• **Your goal**: A word-for-word repetition of the records beneath this task is the expected answer.

[[ Data records open ]]

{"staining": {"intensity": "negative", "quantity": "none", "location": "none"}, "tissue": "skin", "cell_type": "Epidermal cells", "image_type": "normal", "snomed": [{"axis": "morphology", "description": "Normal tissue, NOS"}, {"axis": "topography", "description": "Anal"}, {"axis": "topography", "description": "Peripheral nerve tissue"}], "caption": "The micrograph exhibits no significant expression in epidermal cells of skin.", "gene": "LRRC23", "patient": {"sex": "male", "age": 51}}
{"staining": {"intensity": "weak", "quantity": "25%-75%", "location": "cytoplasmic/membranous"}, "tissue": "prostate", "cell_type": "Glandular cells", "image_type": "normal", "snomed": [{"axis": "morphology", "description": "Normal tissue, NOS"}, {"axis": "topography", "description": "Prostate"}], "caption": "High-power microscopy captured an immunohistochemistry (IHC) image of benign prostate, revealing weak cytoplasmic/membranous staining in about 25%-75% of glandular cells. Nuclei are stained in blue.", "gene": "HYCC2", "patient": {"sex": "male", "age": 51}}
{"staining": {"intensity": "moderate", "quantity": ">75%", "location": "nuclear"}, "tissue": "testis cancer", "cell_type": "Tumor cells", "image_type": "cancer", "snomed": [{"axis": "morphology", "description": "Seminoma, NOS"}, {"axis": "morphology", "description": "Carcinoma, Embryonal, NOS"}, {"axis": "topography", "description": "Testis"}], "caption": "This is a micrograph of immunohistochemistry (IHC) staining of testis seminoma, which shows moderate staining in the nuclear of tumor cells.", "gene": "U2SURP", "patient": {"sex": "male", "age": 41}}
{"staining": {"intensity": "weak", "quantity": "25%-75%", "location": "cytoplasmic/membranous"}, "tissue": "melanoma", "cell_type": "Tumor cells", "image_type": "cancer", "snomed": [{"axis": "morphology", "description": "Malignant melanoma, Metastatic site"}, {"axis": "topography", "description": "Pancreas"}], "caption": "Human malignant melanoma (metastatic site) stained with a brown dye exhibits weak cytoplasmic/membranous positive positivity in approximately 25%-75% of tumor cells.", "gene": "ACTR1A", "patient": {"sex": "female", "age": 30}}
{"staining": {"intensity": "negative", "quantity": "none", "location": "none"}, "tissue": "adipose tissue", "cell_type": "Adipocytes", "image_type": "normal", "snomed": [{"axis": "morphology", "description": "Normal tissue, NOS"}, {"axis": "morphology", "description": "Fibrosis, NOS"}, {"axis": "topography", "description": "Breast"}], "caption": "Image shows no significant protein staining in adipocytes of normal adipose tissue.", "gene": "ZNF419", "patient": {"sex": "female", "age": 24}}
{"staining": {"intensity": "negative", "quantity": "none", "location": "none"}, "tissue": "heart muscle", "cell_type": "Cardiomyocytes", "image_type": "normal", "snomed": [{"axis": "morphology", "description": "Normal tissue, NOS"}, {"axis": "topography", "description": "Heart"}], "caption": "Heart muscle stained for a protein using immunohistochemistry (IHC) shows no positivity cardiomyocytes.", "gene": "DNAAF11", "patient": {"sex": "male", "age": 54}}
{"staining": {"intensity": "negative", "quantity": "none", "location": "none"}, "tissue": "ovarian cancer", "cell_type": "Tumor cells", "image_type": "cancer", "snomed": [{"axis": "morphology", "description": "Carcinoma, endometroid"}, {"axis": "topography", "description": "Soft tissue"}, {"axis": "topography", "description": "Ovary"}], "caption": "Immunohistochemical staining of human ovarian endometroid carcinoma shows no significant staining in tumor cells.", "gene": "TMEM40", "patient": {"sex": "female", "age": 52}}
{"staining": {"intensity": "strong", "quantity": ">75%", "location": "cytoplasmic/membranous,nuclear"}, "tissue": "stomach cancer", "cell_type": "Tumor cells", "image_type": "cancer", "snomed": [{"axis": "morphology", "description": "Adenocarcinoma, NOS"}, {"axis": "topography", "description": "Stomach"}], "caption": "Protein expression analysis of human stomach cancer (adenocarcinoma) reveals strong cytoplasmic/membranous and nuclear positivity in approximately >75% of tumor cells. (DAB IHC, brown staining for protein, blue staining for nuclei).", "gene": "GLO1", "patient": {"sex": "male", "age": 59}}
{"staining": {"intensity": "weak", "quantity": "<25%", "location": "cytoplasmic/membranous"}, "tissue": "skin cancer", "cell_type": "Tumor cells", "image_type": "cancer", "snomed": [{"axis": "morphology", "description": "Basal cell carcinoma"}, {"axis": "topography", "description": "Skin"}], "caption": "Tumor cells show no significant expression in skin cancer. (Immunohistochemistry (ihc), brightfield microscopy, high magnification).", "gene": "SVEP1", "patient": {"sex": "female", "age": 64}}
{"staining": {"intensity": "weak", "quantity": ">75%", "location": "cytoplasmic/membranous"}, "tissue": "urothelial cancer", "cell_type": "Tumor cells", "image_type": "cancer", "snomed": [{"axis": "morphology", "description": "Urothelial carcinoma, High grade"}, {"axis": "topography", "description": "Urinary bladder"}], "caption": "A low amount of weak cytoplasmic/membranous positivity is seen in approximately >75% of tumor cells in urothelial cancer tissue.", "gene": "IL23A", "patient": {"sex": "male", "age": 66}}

[[ Data records closed ]]

• **Response to the task**:
{"staining": {"intensity": "negative", "quantity": "none", "location": "none"}, "tissue": "skin", "cell_type": "Epidermal cells", "image_type": "normal", "snomed": [{"axis": "morphology", "description": "Normal tissue, NOS"}, {"axis": "topography", "description": "Anal"}, {"axis": "topography", "description": "Peripheral nerve tissue"}], "caption": "The micrograph exhibits no significant expression in epidermal cells of skin.", "gene": "LRRC23", "patient": {"sex": "male", "age": 51}}
{"staining": {"intensity": "weak", "quantity": "25%-75%", "location": "cytoplasmic/membranous"}, "tissue": "prostate", "cell_type": "Glandular cells", "image_type": "normal", "snomed": [{"axis": "morphology", "description": "Normal tissue, NOS"}, {"axis": "topography", "description": "Prostate"}], "caption": "High-power microscopy captured an immunohistochemistry (IHC) image of benign prostate, revealing weak cytoplasmic/membranous staining in about 25%-75% of glandular cells. Nuclei are stained in blue.", "gene": "HYCC2", "patient": {"sex": "male", "age": 51}}
{"staining": {"intensity": "moderate", "quantity": ">75%", "location": "nuclear"}, "tissue": "testis cancer", "cell_type": "Tumor cells", "image_type": "cancer", "snomed": [{"axis": "morphology", "description": "Seminoma, NOS"}, {"axis": "morphology", "description": "Carcinoma, Embryonal, NOS"}, {"axis": "topography", "description": "Testis"}], "caption": "This is a micrograph of immunohistochemistry (IHC) staining of testis seminoma, which shows moderate staining in the nuclear of tumor cells.", "gene": "U2SURP", "patient": {"sex": "male", "age": 41}}
{"staining": {"intensity": "weak", "quantity": "25%-75%", "location": "cytoplasmic/membranous"}, "tissue": "melanoma", "cell_type": "Tumor cells", "image_type": "cancer", "snomed": [{"axis": "morphology", "description": "Malignant melanoma, Metastatic site"}, {"axis": "topography", "description": "Pancreas"}], "caption": "Human malignant melanoma (metastatic site) stained with a brown dye exhibits weak cytoplasmic/membranous positive positivity in approximately 25%-75% of tumor cells.", "gene": "ACTR1A", "patient": {"sex": "female", "age": 30}}
{"staining": {"intensity": "negative", "quantity": "none", "location": "none"}, "tissue": "adipose tissue", "cell_type": "Adipocytes", "image_type": "normal", "snomed": [{"axis": "morphology", "description": "Normal tissue, NOS"}, {"axis": "morphology", "description": "Fibrosis, NOS"}, {"axis": "topography", "description": "Breast"}], "caption": "Image shows no significant protein staining in adipocytes of normal adipose tissue.", "gene": "ZNF419", "patient": {"sex": "female", "age": 24}}
{"staining": {"intensity": "negative", "quantity": "none", "location": "none"}, "tissue": "heart muscle", "cell_type": "Cardiomyocytes", "image_type": "normal", "snomed": [{"axis": "morphology", "description": "Normal tissue, NOS"}, {"axis": "topography", "description": "Heart"}], "caption": "Heart muscle stained for a protein using immunohistochemistry (IHC) shows no positivity cardiomyocytes.", "gene": "DNAAF11", "patient": {"sex": "male", "age": 54}}
{"staining": {"intensity": "negative", "quantity": "none", "location": "none"}, "tissue": "ovarian cancer", "cell_type": "Tumor cells", "image_type": "cancer", "snomed": [{"axis": "morphology", "description": "Carcinoma, endometroid"}, {"axis": "topography", "description": "Soft tissue"}, {"axis": "topography", "description": "Ovary"}], "caption": "Immunohistochemical staining of human ovarian endometroid carcinoma shows no significant staining in tumor cells.", "gene": "TMEM40", "patient": {"sex": "female", "age": 52}}
{"staining": {"intensity": "strong", "quantity": ">75%", "location": "cytoplasmic/membranous,nuclear"}, "tissue": "stomach cancer", "cell_type": "Tumor cells", "image_type": "cancer", "snomed": [{"axis": "morphology", "description": "Adenocarcinoma, NOS"}, {"axis": "topography", "description": "Stomach"}], "caption": "Protein expression analysis of human stomach cancer (adenocarcinoma) reveals strong cytoplasmic/membranous and nuclear positivity in approximately >75% of tumor cells. (DAB IHC, brown staining for protein, blue staining for nuclei).", "gene": "GLO1", "patient": {"sex": "male", "age": 59}}
{"staining": {"intensity": "weak", "quantity": "<25%", "location": "cytoplasmic/membranous"}, "tissue": "skin cancer", "cell_type": "Tumor cells", "image_type": "cancer", "snomed": [{"axis": "morphology", "description": "Basal cell carcinoma"}, {"axis": "topography", "description": "Skin"}], "caption": "Tumor cells show no significant expression in skin cancer. (Immunohistochemistry (ihc), brightfield microscopy, high magnification).", "gene": "SVEP1", "patient": {"sex": "female", "age": 64}}
{"staining": {"intensity": "weak", "quantity": ">75%", "location": "cytoplasmic/membranous"}, "tissue": "urothelial cancer", "cell_type": "Tumor cells", "image_type": "cancer", "snomed": [{"axis": "morphology", "description": "Urothelial carcinoma, High grade"}, {"axis": "topography", "description": "Urinary bladder"}], "caption": "A low amount of weak cytoplasmic/membranous positivity is seen in approximately >75% of tumor cells in urothelial cancer tissue.", "gene": "IL23A", "patient": {"sex": "male", "age": 66}}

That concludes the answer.